Pennsylvania Supreme Court clears way for Medicaid Expansion
Abortion providers had filed a challenge to law forbidding state funds to be used for reproductive care for poorer women
Pennsylvania’s Supreme Court reinvigorated the Equal Rights Amendment as a means to advance and protect abortion rights in a recent decision.
Healthcare providers brought a case in 2019 that challenged the Abortion Control Act of 1982, which prevents Medicaid from covering abortions unless the pregnancy is a result of rape, incest, or life-threatening.
In a 1985 case, Fischer v. Department of Public Welfare, the court ruled that the Hyde Amendment, which bans federal funding for abortion, had been constitutional. However, states can use their tax revenues to pay for abortions for women who use Medicaid.
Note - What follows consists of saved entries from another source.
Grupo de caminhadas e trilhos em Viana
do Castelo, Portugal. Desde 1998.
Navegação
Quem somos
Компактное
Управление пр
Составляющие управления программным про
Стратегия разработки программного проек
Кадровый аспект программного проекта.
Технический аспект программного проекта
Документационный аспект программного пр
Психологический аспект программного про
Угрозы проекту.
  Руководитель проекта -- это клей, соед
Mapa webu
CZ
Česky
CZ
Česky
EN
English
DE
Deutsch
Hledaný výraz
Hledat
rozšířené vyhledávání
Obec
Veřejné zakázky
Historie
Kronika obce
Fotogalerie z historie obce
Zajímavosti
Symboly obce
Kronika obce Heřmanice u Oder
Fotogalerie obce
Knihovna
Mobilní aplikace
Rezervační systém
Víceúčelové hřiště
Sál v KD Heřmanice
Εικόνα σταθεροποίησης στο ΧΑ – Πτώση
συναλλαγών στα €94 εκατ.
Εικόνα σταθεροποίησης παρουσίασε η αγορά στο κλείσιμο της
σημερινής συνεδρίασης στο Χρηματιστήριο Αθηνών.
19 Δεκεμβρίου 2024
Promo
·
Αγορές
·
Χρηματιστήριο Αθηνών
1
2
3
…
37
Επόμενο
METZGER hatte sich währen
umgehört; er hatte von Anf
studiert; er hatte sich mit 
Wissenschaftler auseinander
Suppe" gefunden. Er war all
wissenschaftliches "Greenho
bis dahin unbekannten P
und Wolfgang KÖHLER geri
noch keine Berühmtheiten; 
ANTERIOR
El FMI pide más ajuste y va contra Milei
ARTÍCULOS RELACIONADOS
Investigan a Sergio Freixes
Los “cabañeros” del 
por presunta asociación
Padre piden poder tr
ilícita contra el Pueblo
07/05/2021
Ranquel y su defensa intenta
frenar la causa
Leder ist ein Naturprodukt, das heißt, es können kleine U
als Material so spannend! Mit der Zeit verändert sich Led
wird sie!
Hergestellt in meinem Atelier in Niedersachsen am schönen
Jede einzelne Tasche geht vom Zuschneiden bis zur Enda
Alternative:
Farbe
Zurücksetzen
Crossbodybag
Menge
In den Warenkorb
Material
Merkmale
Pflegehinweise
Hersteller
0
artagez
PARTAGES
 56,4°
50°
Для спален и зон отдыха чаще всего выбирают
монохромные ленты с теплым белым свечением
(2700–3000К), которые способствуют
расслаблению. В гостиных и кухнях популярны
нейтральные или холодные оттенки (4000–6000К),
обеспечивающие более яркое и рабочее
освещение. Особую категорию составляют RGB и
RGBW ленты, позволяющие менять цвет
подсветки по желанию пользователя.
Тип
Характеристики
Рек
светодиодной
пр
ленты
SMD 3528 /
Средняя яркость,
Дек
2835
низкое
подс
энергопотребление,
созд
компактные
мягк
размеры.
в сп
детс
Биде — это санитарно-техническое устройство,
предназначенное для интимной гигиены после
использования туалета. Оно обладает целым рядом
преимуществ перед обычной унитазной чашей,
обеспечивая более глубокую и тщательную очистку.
Seventeen states do that. Pennsylvania is not one of them as a result of that 1982 legislation.
The impact was that poorer women could not get abortions paid for by the state, said David Cohen, a professor at Drexel University School of Law who was also counsel for the plaintiffs in the new case.
The Supreme Court overruled that decision with the recent case, which will now go back to the lower court for consideration.
“All indigent women in the state of Pennsylvania won't have to try and scrape together money that they would otherwise spend on other needs, like child care or food or housing, in order to pay for an abortion,” Cohen said. “So there'll be an immediate effect on the lives of the people who are affected by this.
“And then it will also open up for possibilities of thinking of other aspects of the abortion law that might be a form of sex discrimination and might be challenged under this restriction or this law, or this rule.”
Five years ago, Pennsylvania’s standalone abortion clinics sued the state over the Medicaid coverage ban. The Women’s Law Project, Planned Parenthood Federation of America, and law firm Troutman Pepper and Cohen brought the case on behalf of the clinics, raising two constitutional claims.
First, they argued that the state’s ERA prohibited the coverage ban because Medicaid covered all men’s reproductive health care while not covering all aspects of women’s reproductive health. They argued that it was sex discrimination.
The plaintiffs also contended that the state’s ERA provisions prohibited the state from subsidizing one form of exercising the fundamental right to choose by covering continued pregnancy care leading to childbirth while disfavoring the other form in excluding abortions.
“The burden is on the state to show that it's justified, but they put a very high standard for the state to meet to show that justification,” Cohen said. “So hopefully, somewhere soon down the line–when we finish that part of the challenge–the Medicaid ban will be struck down as unconstitutional.”